• _Pozycje ze źródła danych_
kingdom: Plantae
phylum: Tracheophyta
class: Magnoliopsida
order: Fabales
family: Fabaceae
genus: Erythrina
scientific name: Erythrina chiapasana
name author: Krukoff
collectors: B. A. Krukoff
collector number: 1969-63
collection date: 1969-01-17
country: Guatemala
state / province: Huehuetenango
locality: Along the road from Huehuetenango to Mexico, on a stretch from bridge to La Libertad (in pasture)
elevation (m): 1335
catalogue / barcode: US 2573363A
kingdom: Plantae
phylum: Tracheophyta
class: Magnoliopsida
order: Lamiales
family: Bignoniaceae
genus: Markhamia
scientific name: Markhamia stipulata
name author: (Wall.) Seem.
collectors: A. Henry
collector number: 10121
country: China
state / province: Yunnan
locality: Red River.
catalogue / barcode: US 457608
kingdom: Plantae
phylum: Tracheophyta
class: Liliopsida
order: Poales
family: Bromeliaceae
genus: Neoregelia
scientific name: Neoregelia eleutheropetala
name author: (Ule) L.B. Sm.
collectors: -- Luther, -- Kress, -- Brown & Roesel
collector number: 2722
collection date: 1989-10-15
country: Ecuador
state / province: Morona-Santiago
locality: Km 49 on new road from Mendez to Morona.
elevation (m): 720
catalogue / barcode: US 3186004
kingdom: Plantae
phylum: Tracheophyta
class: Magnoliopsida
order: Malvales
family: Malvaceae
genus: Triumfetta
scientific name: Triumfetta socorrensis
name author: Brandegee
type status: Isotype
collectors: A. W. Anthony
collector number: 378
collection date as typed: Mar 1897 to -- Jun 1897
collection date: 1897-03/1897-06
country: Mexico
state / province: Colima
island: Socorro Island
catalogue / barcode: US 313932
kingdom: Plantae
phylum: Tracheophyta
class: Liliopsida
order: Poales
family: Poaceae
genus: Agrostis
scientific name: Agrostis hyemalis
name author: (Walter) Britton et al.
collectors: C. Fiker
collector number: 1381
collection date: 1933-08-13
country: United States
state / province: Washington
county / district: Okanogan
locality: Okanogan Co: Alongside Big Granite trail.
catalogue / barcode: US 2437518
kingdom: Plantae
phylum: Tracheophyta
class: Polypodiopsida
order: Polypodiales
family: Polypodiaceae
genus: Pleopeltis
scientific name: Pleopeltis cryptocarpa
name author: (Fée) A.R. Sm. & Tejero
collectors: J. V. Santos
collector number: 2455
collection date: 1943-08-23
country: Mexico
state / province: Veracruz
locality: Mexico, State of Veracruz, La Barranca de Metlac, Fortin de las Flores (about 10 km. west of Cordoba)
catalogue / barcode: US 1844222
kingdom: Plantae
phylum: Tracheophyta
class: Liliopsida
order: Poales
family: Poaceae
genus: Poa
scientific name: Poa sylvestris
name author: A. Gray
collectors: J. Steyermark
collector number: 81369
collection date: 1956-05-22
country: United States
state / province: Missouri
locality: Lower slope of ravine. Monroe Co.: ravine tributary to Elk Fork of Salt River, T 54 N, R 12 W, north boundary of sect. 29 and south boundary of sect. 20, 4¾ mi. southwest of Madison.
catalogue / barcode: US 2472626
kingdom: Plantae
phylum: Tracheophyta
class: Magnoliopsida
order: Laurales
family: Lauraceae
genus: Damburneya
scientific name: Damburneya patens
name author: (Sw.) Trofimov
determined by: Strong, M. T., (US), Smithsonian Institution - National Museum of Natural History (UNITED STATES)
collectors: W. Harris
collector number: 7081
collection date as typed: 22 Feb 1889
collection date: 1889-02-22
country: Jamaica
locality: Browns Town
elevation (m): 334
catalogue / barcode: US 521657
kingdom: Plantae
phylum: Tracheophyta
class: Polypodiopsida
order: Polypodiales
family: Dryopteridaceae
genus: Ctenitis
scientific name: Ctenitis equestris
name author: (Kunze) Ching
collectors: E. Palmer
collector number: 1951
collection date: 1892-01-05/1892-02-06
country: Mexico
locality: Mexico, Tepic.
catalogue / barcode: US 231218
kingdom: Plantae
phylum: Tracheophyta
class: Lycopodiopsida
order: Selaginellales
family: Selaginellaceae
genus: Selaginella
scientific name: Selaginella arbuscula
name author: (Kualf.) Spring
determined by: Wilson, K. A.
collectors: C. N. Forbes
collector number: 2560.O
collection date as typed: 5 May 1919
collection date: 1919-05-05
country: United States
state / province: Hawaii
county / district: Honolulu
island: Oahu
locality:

• _POLECENIE_
Przedstaw wszystkie wiersze powyższych wpisów w postaci listy numerowanej, bez pustych wierszy.

• _WYNIK ZADANIA_
1. kingdom: Plantae
2. phylum: Tracheophyta
3. class: Magnoliopsida
4. order: Fabales
5. family: Fabaceae
6. genus: Erythrina
7. scientific name: Erythrina chiapasana
8. name author: Krukoff
9. collectors: B. A. Krukoff
10. collector number: 1969-63
11. collection date: 1969-01-17
12. country: Guatemala
13. state / province: Huehuetenango
14. locality: Along the road from Huehuetenango to Mexico, on a stretch from bridge to La Libertad (in pasture)
15. elevation (m): 1335
16. catalogue / barcode: US 2573363A
17. kingdom: Plantae
18. phylum: Tracheophyta
19. class: Magnoliopsida
20. order: Lamiales
21. family: Bignoniaceae
22. genus: Markhamia
23. scientific name: Markhamia stipulata
24. name author: (Wall.) Seem.
25. collectors: A. Henry
26. collector number: 10121
27. country: China
28. state / province: Yunnan
29. locality: Red River.
30. catalogue / barcode: US 457608
31. kingdom: Plantae
32. phylum: Tracheophyta
33. class: Liliopsida
34. order: Poales
35. family: Bromeliaceae
36. genus: Neoregelia
37. scientific name: Neoregelia eleutheropetala
38. name author: (Ule) L.B. Sm.
39. collectors: -- Luther, -- Kress, -- Brown & Roesel
40. collector number: 2722
41. collection date: 1989-10-15
42. country: Ecuador
43. state / province: Morona-Santiago
44. locality: Km 49 on new road from Mendez to Morona.
45. elevation (m): 720
46. catalogue / barcode: US 3186004
47. kingdom: Plantae
48. phylum: Tracheophyta
49. class: Magnoliopsida
50. order: Malvales
51. family: Malvaceae
52. genus: Triumfetta
53. scientific name: Triumfetta socorrensis
54. name author: Brandegee
55. type status: Isotype
56. collectors: A. W. Anthony
57. collector number: 378
58. collection date as typed: Mar 1897 to -- Jun 1897
59. collection date: 1897-03/1897-06
60. country: Mexico
61. state / province: Colima
62. island: Socorro Island
63. catalogue / barcode: US 313932
64. kingdom: Plantae
65. phylum: Tracheophyta
66. class: Liliopsida
67. order: Poales
68. family: Poaceae
69. genus: Agrostis
70. scientific name: Agrostis hyemalis
71. name author: (Walter) Britton et al.
72. collectors: C. Fiker
73. collector number: 1381
74. collection date: 1933-08-13
75. country: United States
76. state / province: Washington
77. county / district: Okanogan
78. locality: Okanogan Co: Alongside Big Granite trail.
79. catalogue / barcode: US 2437518
80. kingdom: Plantae
81. phylum: Tracheophyta
82. class: Polypodiopsida
83. order: Polypodiales
84. family: Polypodiaceae
85. genus: Pleopeltis
86. scientific name: Pleopeltis cryptocarpa
87. name author: (Fée) A.R. Sm. & Tejero
88. collectors: J. V. Santos
89. collector number: 2455
90. collection date: 1943-08-23
91. country: Mexico
92. state / province: Veracruz
93. locality: Mexico, State of Veracruz, La Barranca de Metlac, Fortin de las Flores (about 10 km. west of Cordoba)
94. catalogue / barcode: US 1844222
95. kingdom: Plantae
96. phylum: Tracheophyta
97. class: Liliopsida
98. order: Poales
99. family: Poaceae
100. genus: Poa
101. scientific name: Poa sylvestris
102. name author: A. Gray
103. collectors: J. Steyermark
104. collector number: 81369
105. collection date: 1956-05-22
106. country: United States
107. state / province: Missouri
108. locality: Lower slope of ravine. Monroe Co.: ravine tributary to Elk Fork of Salt River, T 54 N, R 12 W, north boundary of sect. 29 and south boundary of sect. 20, 4¾ mi. southwest of Madison.
109. catalogue / barcode: US 2472626
110. kingdom: Plantae
111. phylum: Tracheophyta
112. class: Magnoliopsida
113. order: Laurales
114. family: Lauraceae
115. genus: Damburneya
116. scientific name: Damburneya patens
117. name author: (Sw.) Trofimov
118. determined by: Strong, M. T., (US), Smithsonian Institution - National Museum of Natural History (UNITED STATES)
119. collectors: W. Harris
120. collector number: 7081
121. collection date as typed: 22 Feb 1889
122. collection date: 1889-02-22
123. country: Jamaica
124. locality: Browns Town
125. elevation (m): 334
126. catalogue / barcode: US 521657
127. kingdom: Plantae
128. phylum: Tracheophyta
129. class: Polypodiopsida
130. order: Polypodiales
131. family: Dryopteridaceae
132. genus: Ctenitis
133. scientific name: Ctenitis equestris
134. name author: (Kunze) Ching
135. collectors: E. Palmer
136. collector number: 1951
137. collection date: 1892-01-05/1892-02-06
138. country: Mexico
139. locality: Mexico, Tepic.
140. catalogue / barcode: US 231218
141. kingdom: Plantae
142. phylum: Tracheophyta
143. class: Lycopodiopsida
144. order: Selaginellales
145. family: Selaginellaceae
146. genus: Selaginella
147. scientific name: Selaginella arbuscula
148. name author: (Kualf.) Spring
149. determined by: Wilson, K. A.
150. collectors: C. N. Forbes
151. collector number: 2560.O
152. collection date as typed: 5 May 1919
153. collection date: 1919-05-05
154. country: United States
155. state / province: Hawaii
156. county / district: Honolulu
157. island: Oahu
158. locality:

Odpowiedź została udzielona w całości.